-- START Available records --
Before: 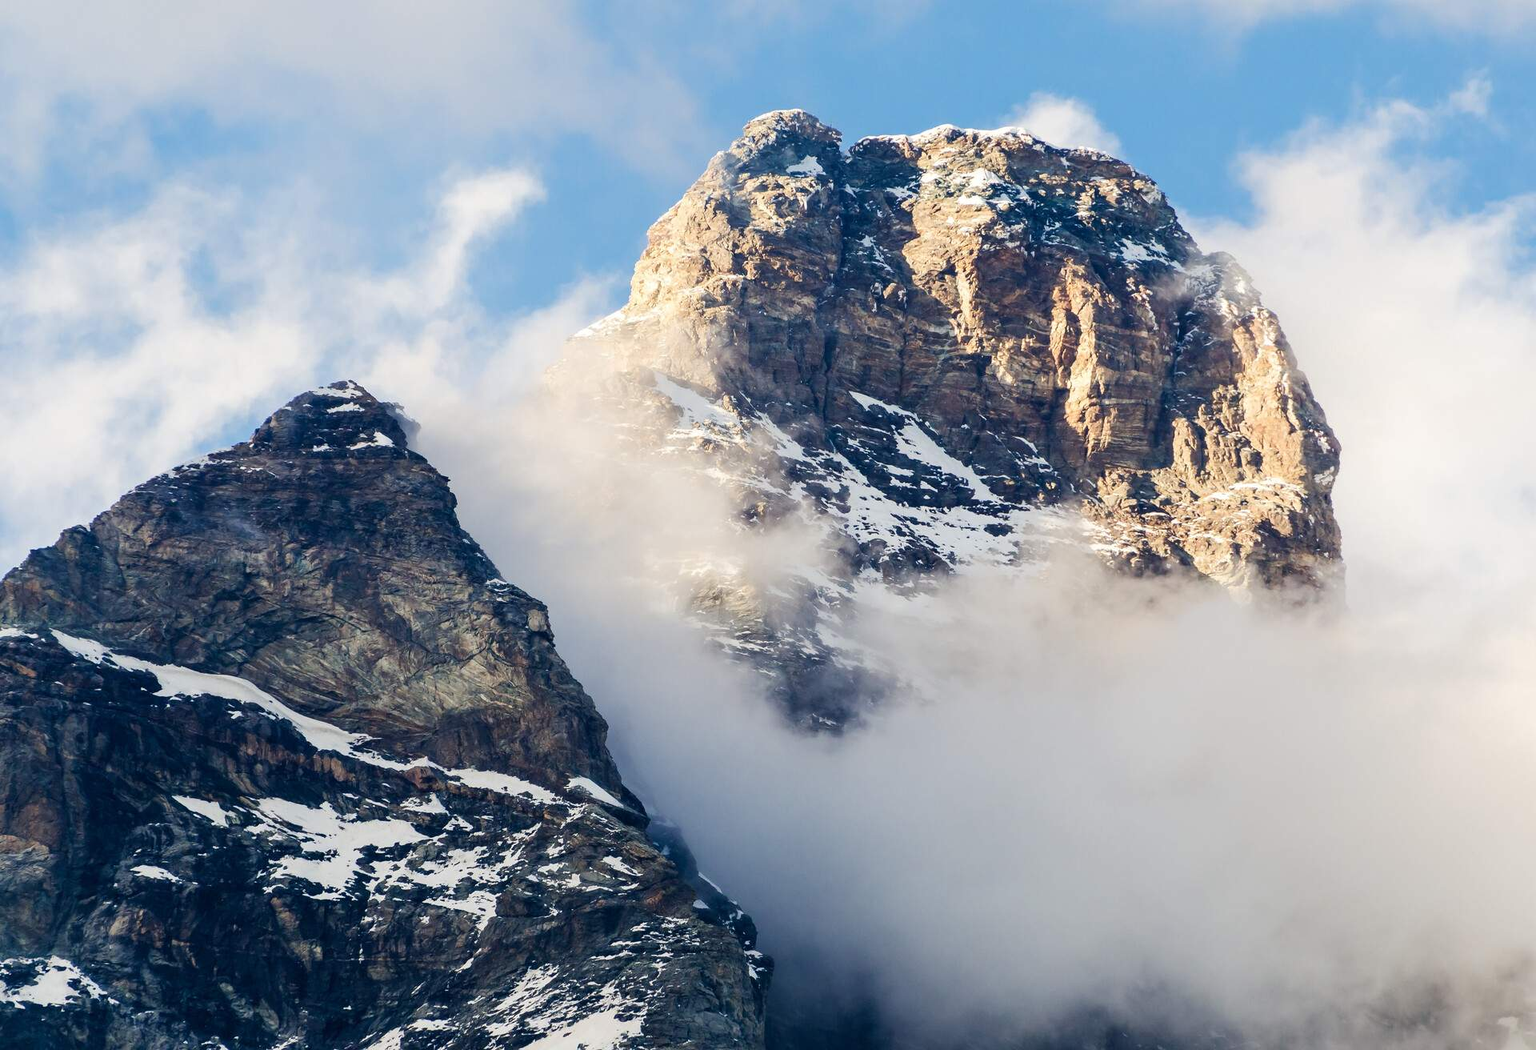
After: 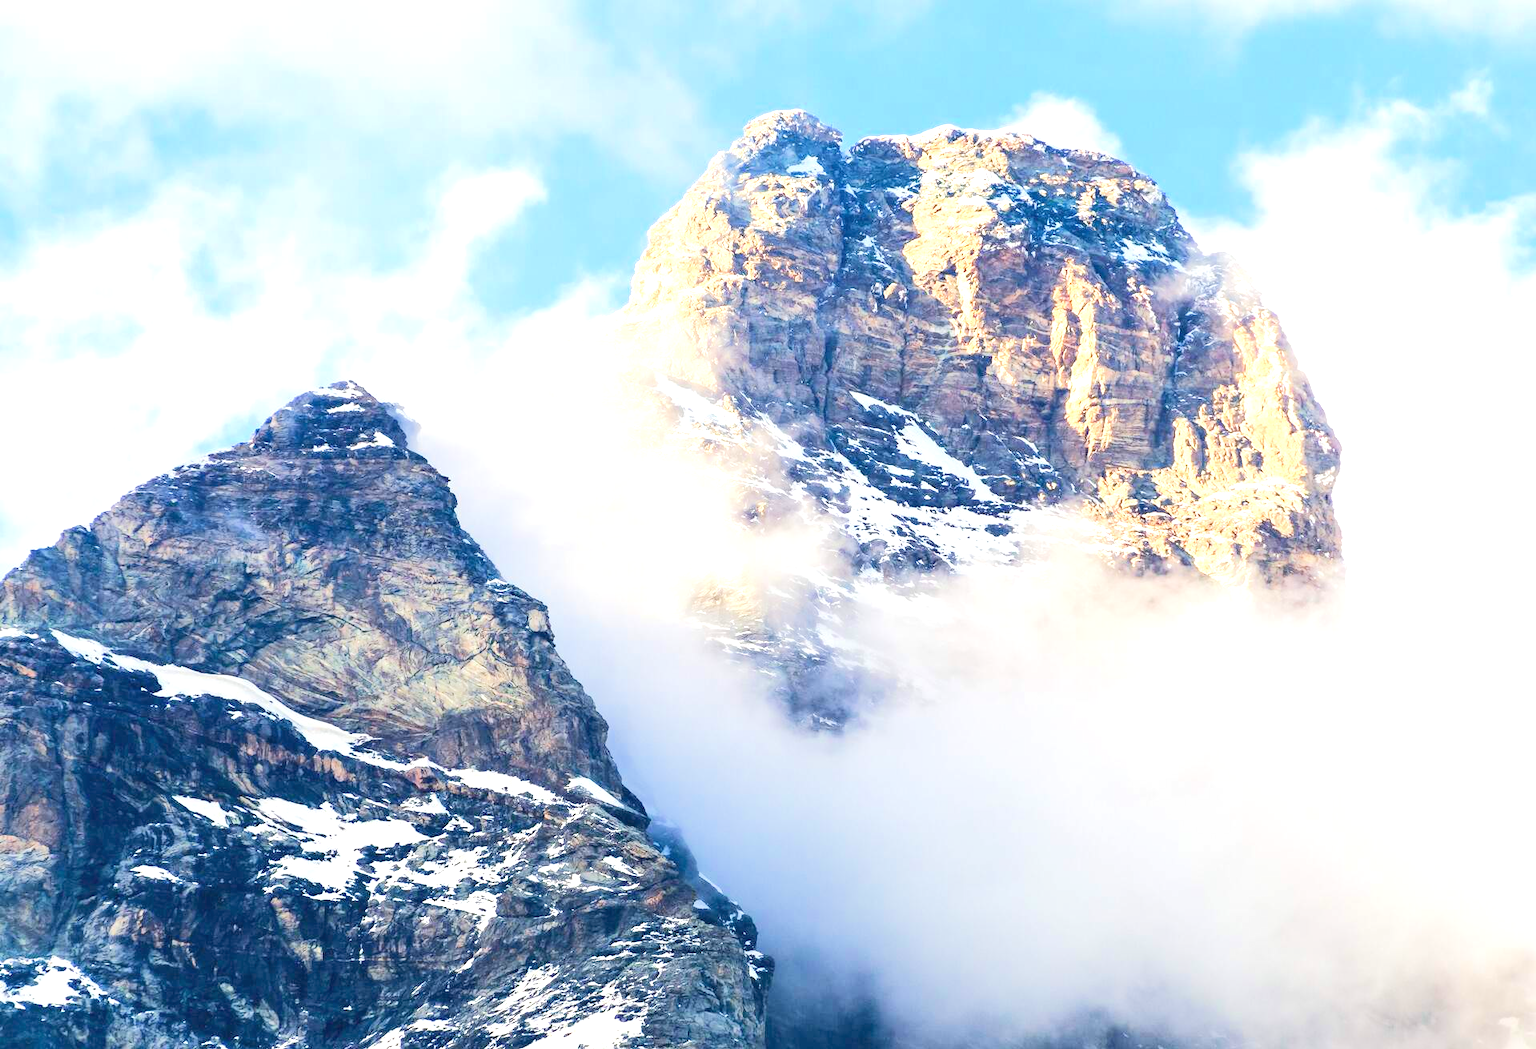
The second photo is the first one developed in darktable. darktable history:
exposure: black level correction 0, exposure 0.199 EV, compensate exposure bias true, compensate highlight preservation false
tone equalizer: -8 EV 1.98 EV, -7 EV 2 EV, -6 EV 2 EV, -5 EV 1.97 EV, -4 EV 1.99 EV, -3 EV 1.5 EV, -2 EV 0.985 EV, -1 EV 0.478 EV, edges refinement/feathering 500, mask exposure compensation -1.57 EV, preserve details no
-- END Available records --
#### Given request
Rewrite the data above with "developed" swapped for "processed", keeping everything else the same. Omit the pictures from your answer.

#### Final answer
Before: 
After: 
The second photo is the first one processed in darktable. darktable history:
exposure: black level correction 0, exposure 0.199 EV, compensate exposure bias true, compensate highlight preservation false
tone equalizer: -8 EV 1.98 EV, -7 EV 2 EV, -6 EV 2 EV, -5 EV 1.97 EV, -4 EV 1.99 EV, -3 EV 1.5 EV, -2 EV 0.985 EV, -1 EV 0.478 EV, edges refinement/feathering 500, mask exposure compensation -1.57 EV, preserve details no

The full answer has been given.